**Task objective**:
Extract each line from the records below that contains the word "value".

**Exercise inputs**:
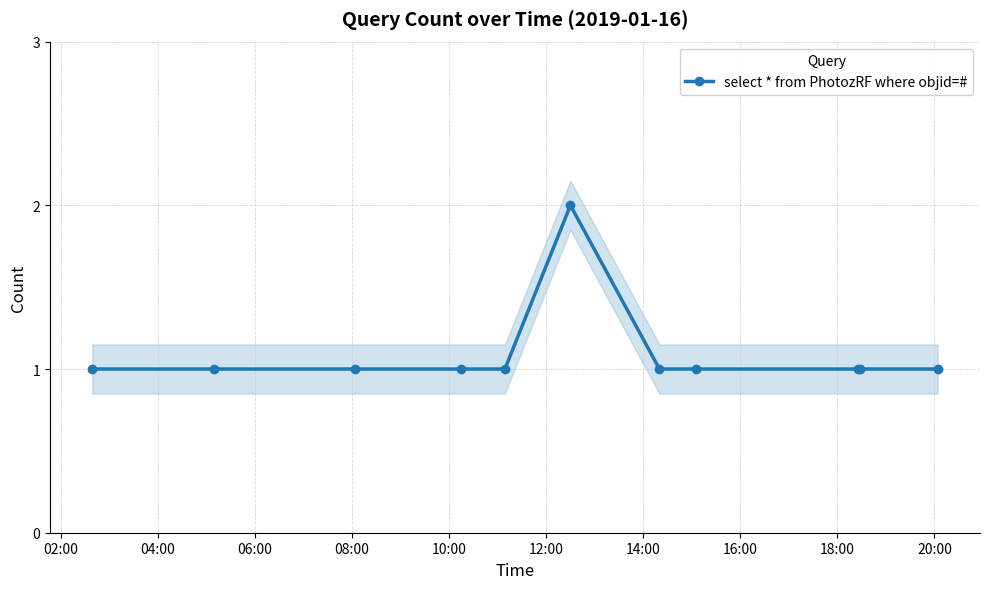

What is the value of the select * from PhotozRF where objid=# point at the 8th from the left?

1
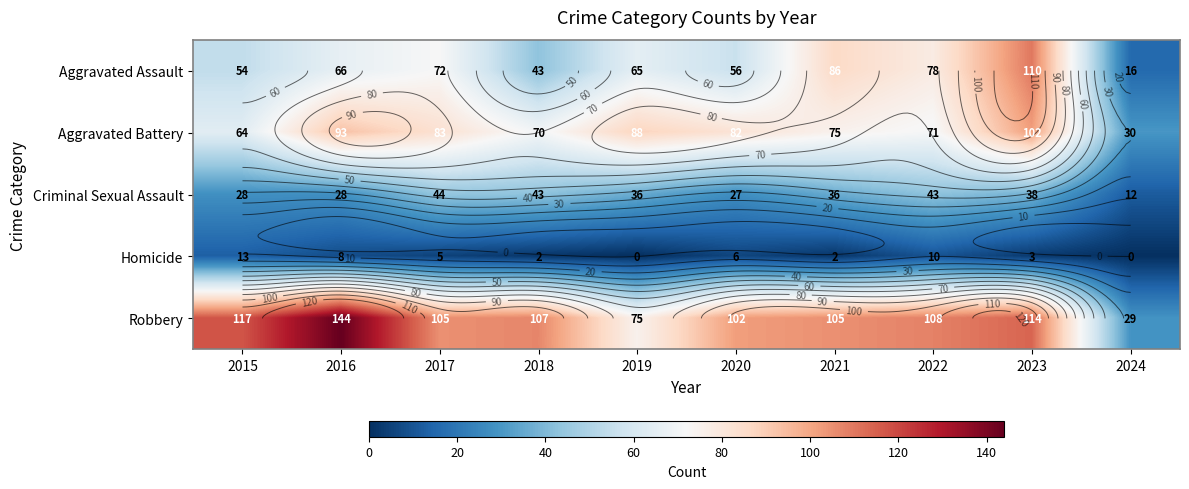

Read the Robbery value at 2023, to the nearest 50.

100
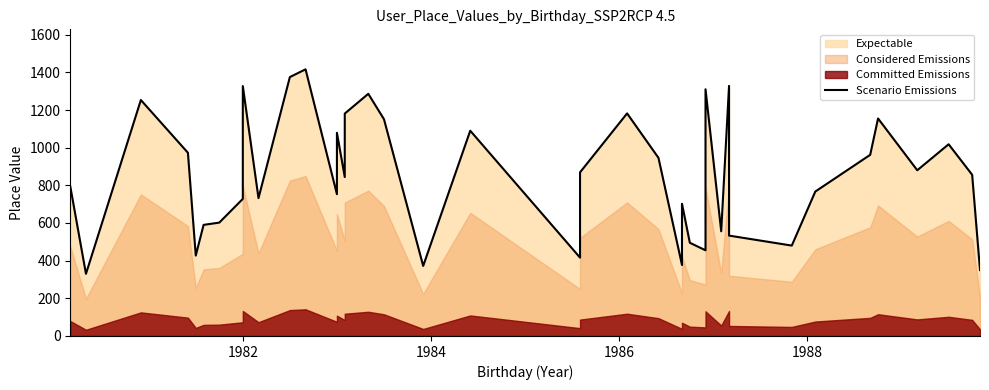

What is the maximum value shown in the chart?

1416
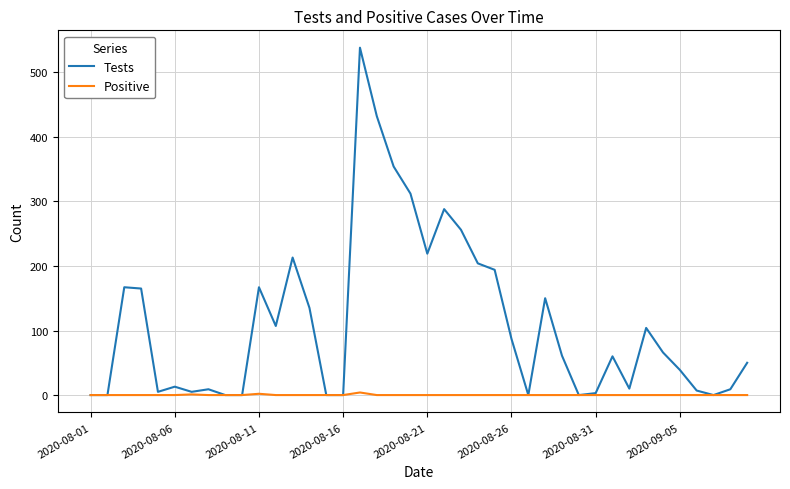

Which series has the largest total across all categories?

Tests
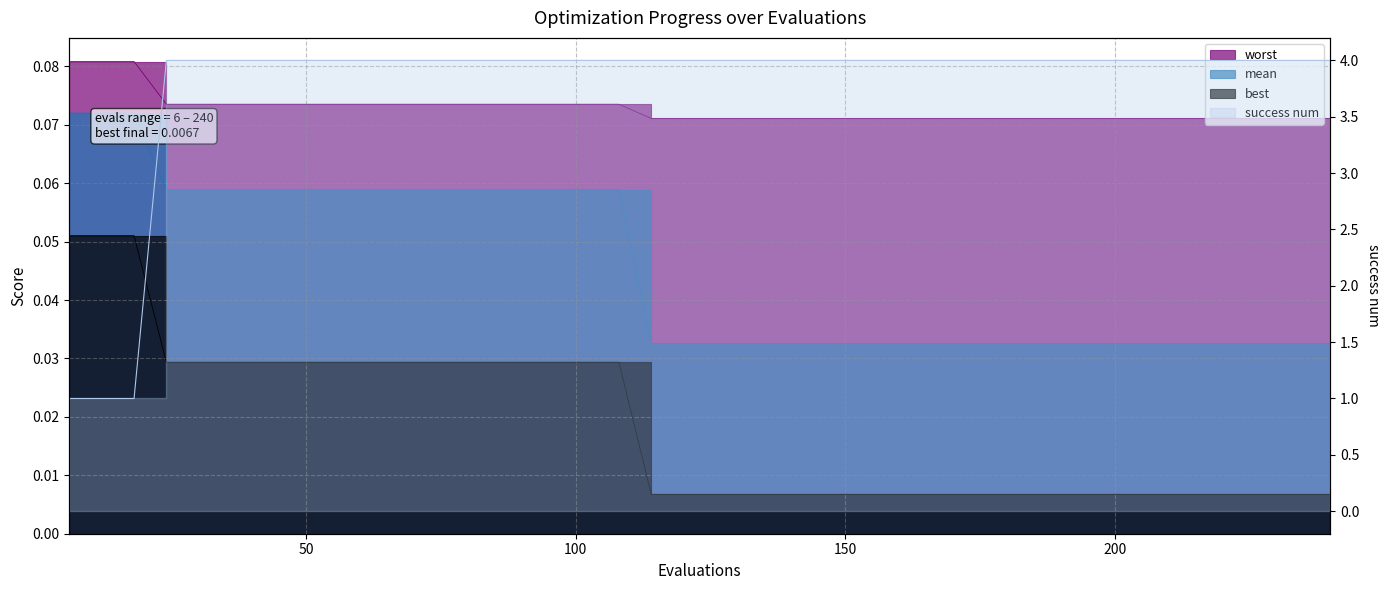

Which category has the lowest value in the success num series?

6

**Task response**:
What is the value of the select * from PhotozRF where objid=# point at the 8th from the left?
Read the Robbery value at 2023, to the nearest 50.
What is the maximum value shown in the chart?
Which category has the lowest value in the success num series?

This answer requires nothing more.